Nach der Ankunft auf dem Gelände der Kelterei bekamen wir von unserem motivierten Guide zunächst einige Informationen zur Geschichte der Kelterei und ihres wichtigsten Produkts. Die Tatsache, dass im Raum Frankfurt und Umgebung der Apfelwein heute als Getränk etabliert ist, geht unter anderem auf ein unschönes Ereignis zurück: Im Jahr 1873 wurden in Frankfurt die Bierpreise um 12,5% erhöht, was besonders die weniger wohlhabende Bevölkerung traf. In der Folge kam es zu den heftigsten sozialen Unruhen in Frankfurt seit der Märzrevolution von 1848, welche schließlich mit Hilfe der preußischen Armee gewaltsam niedergeschlagen wurden. Zwanzig Menschen starben – nur, weil der Bierpreis erhöht worden war.

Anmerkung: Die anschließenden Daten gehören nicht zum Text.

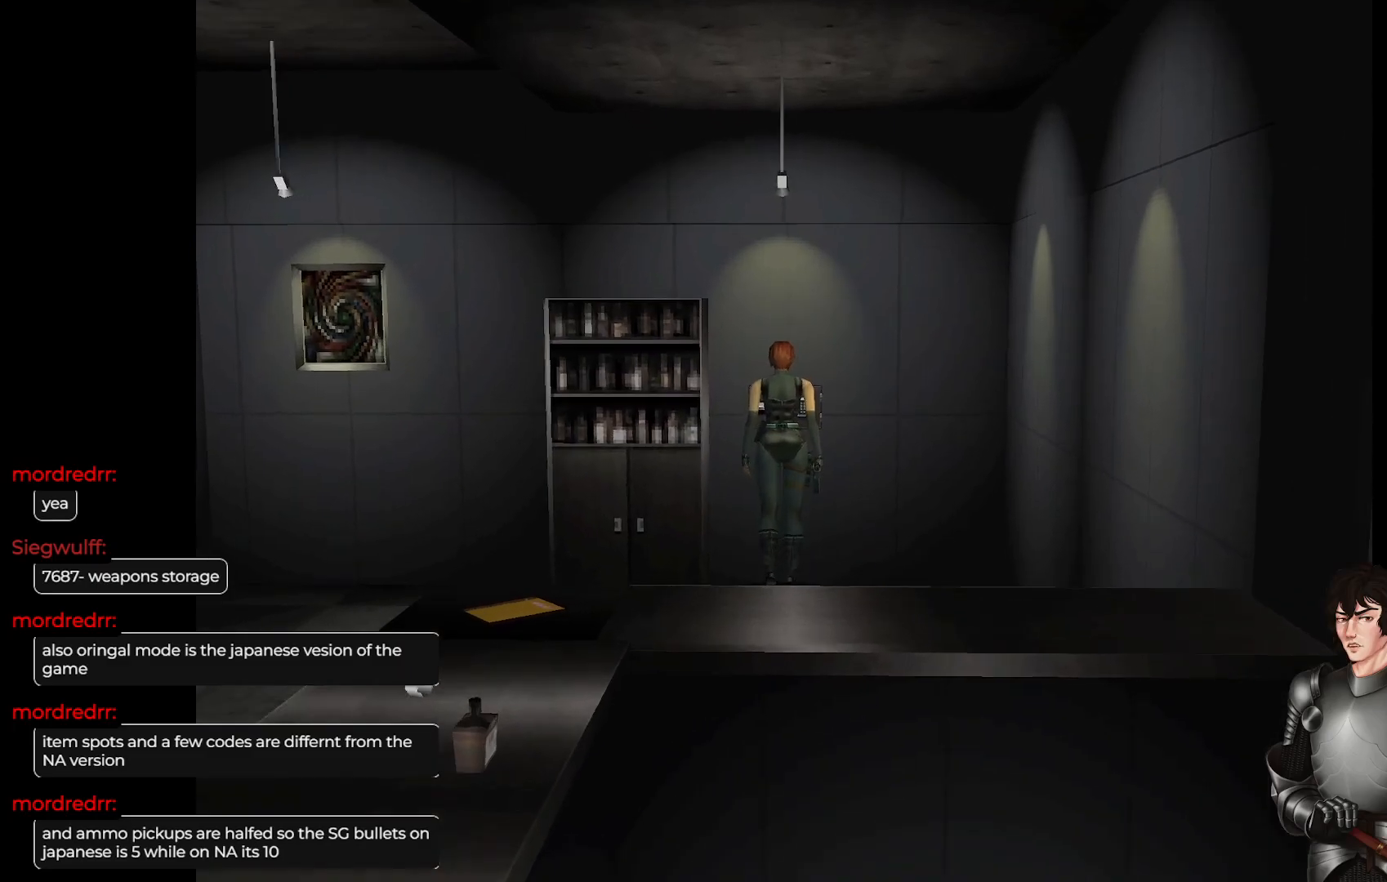
{"buttons": [], "left_stick": "center", "right_stick": "center", "events": [[17, "R2", "up"], [267, "R2", "down"], [417, "R2", "up"]]}
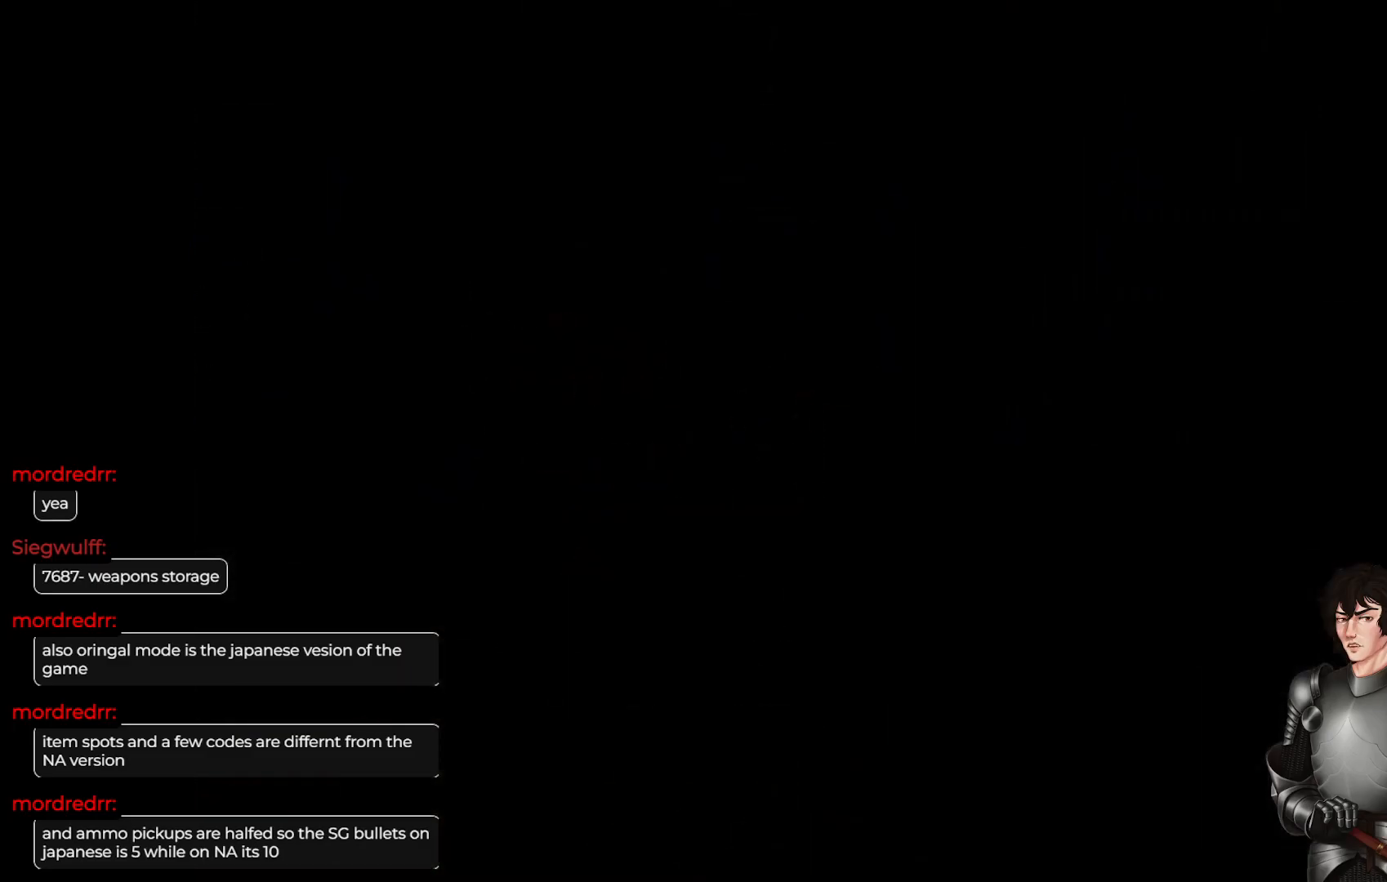
{"buttons": [], "left_stick": "center", "right_stick": "center", "events": []}
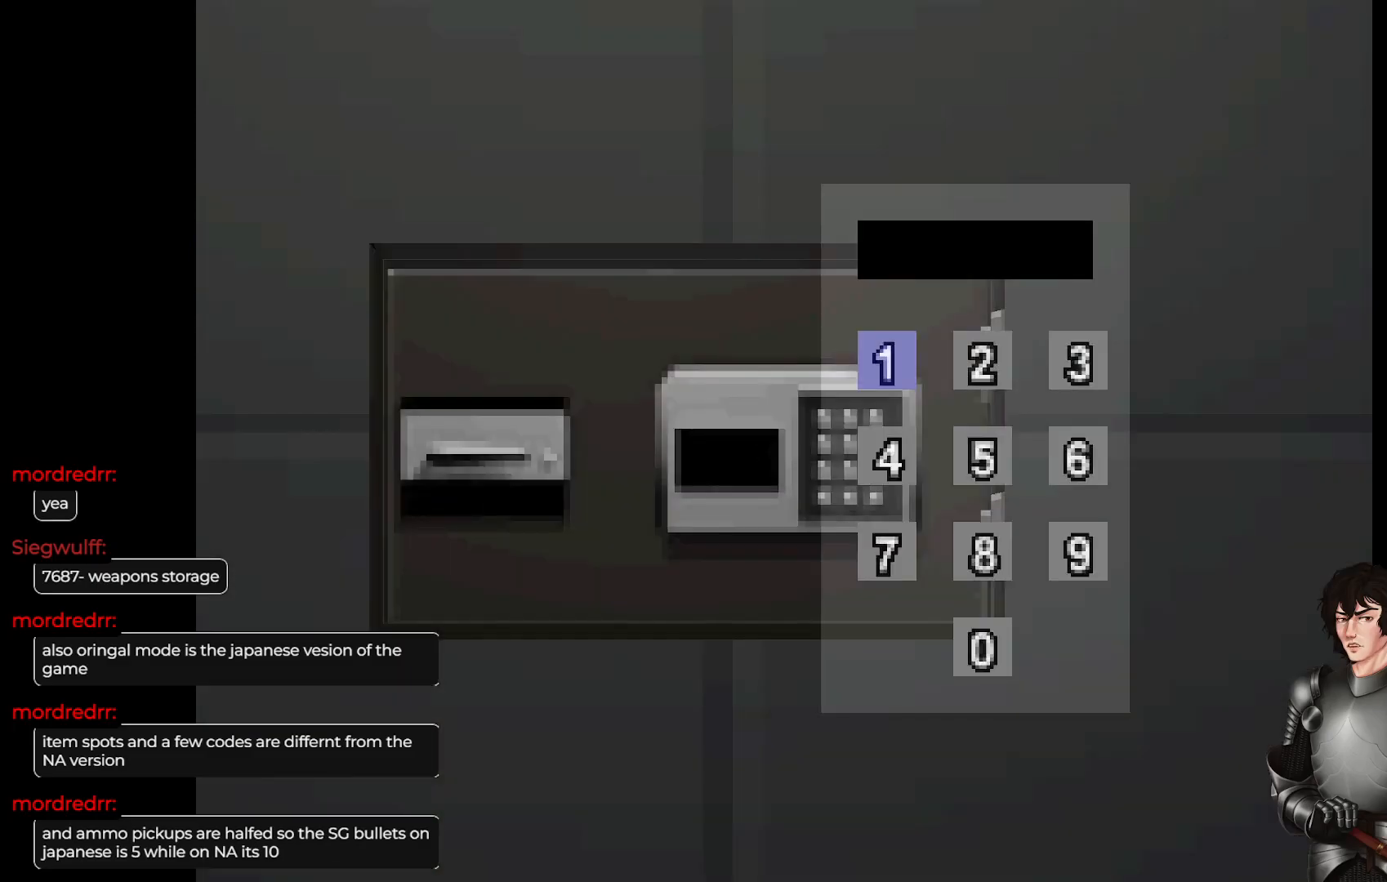
{"buttons": [], "left_stick": "center", "right_stick": "center", "events": []}
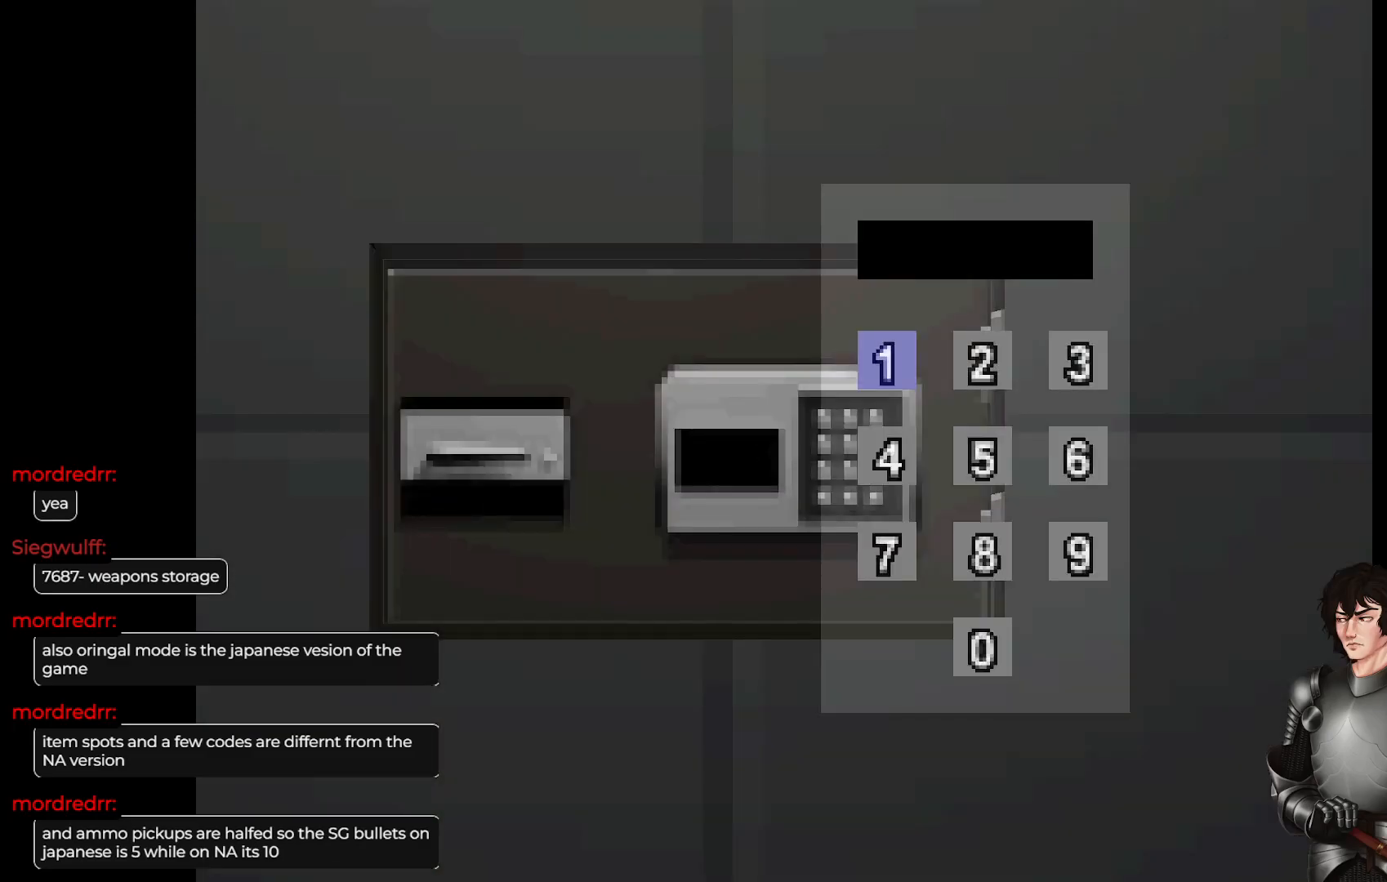
{"buttons": [], "left_stick": "center", "right_stick": "center", "events": []}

In der Folgezeit schwenkten immer mehr Menschen auf den günstig zu habenden „Äppler“ um, sodass sich dieser als regionales Getränk etablieren konnte. Auch heute noch stammen mindestens 51% der verwendeten Äpfel – in der Regel deutlich mehr – auch tatsächlich aus hessischen Anbaugebieten.

Im weiteren Verlauf der Führung durch die Gebäude waren die Dimensionen der Maschinen und Lagertanks besonders beeindruckend. Im Herbst werden mehrere hundert Tonnen Mostäpfel in zwölf Meter tiefen Trichtern im Boden abgeladen, unter denen Helfer zunächst die Qualitätskontrolle der Äpfel vornehmen. Hier wird über einige Wochen rund um die Uhr im Schichtbetreib gearbeitet, damit kein einziger fauler Apfel mit in die Presse gerät.

Ein besonderes Kuriosum findet sich im Lagerkeller: Nach der Presse wird ein Teil des Apfelweins in 60.000 Liter fassenden Tanks gelagert, die quasi ein Recyclingprodukt aus dem Zweiten Weltkrieg sind. Nach Kriegsende erwarb die Brauerei drei U-Boote, welche von der Kriegsmarine bestellt worden waren, aber nach der Kapitulation keine Verwendung mehr fanden. Die haushohen Druckkörper dieser U-Boote wurden im Keltereikeller verankert und beherbergen seitdem jährlich den Apfelmost. Wie wir fanden eine deutlich sinnvollere Verwendung als die ursprünglich vorgesehene. Auch ein großer Teil der Steine, aus denen das Gebäude der Kelterei besteht, entstammt einer ehemaligen Kaserne, die nach dem Krieg abgerissen wurde. So hatte die hessische Getränkeindurstie einen aktiven Anteil an der erfolgreichen Demilitarisierung nach dem Krieg. Zudem stellt die Anlage ein beeindruckendes Beispiel dafür dar, wie Menschen nach schweren Jahren neuen Mut fassten und sich daran machten, gemeinsam eine bessere Zukunft zu gestalten. Für uns Mahnung und Ansporn zugleich.

Bei der abschließenden Verkostung blieb der Apfelwein wegen des Alkoholgehalts zwar außen vor, aber die breite Palette verschiedener regionaler Apfelsäfte ließ uns mit einem bleibenden Eindruck hessischer Keltereiexpertise nach Echzell abreisen.